In this material, which lines include the string "moderate"? Show them.

▶ Available data
☆ ☆ ☆ ☆ ☆

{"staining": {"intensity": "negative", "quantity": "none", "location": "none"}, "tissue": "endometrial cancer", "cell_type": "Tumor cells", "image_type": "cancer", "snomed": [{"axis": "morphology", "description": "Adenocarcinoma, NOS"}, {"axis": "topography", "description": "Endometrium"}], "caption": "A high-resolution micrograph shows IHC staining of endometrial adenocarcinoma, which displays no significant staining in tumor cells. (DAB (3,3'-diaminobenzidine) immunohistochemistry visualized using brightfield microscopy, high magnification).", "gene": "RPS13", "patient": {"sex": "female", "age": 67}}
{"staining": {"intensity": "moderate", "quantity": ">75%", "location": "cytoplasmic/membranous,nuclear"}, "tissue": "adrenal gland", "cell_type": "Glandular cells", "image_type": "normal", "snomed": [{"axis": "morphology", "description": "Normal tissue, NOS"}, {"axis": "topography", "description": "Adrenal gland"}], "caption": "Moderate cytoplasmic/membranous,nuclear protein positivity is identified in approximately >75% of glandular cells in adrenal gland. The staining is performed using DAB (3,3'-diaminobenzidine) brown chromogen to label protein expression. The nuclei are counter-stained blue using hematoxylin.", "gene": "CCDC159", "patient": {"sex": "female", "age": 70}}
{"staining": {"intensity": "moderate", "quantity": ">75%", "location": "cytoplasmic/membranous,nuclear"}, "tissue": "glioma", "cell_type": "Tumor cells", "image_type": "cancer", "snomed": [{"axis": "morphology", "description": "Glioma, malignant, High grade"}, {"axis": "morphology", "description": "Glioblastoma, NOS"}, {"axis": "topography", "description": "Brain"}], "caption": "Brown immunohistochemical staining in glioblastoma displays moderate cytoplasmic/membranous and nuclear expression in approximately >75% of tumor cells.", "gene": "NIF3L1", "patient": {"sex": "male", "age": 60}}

☆ ☆ ☆ ☆ ☆

▶ Expected answer
{"staining": {"intensity": "moderate", "quantity": ">75%", "location": "cytoplasmic/membranous,nuclear"}, "tissue": "adrenal gland", "cell_type": "Glandular cells", "image_type": "normal", "snomed": [{"axis": "morphology", "description": "Normal tissue, NOS"}, {"axis": "topography", "description": "Adrenal gland"}], "caption": "Moderate cytoplasmic/membranous,nuclear protein positivity is identified in approximately >75% of glandular cells in adrenal gland. The staining is performed using DAB (3,3'-diaminobenzidine) brown chromogen to label protein expression. The nuclei are counter-stained blue using hematoxylin.", "gene": "CCDC159", "patient": {"sex": "female", "age": 70}}
{"staining": {"intensity": "moderate", "quantity": ">75%", "location": "cytoplasmic/membranous,nuclear"}, "tissue": "glioma", "cell_type": "Tumor cells", "image_type": "cancer", "snomed": [{"axis": "morphology", "description": "Glioma, malignant, High grade"}, {"axis": "morphology", "description": "Glioblastoma, NOS"}, {"axis": "topography", "description": "Brain"}], "caption": "Brown immunohistochemical staining in glioblastoma displays moderate cytoplasmic/membranous and nuclear expression in approximately >75% of tumor cells.", "gene": "NIF3L1", "patient": {"sex": "male", "age": 60}}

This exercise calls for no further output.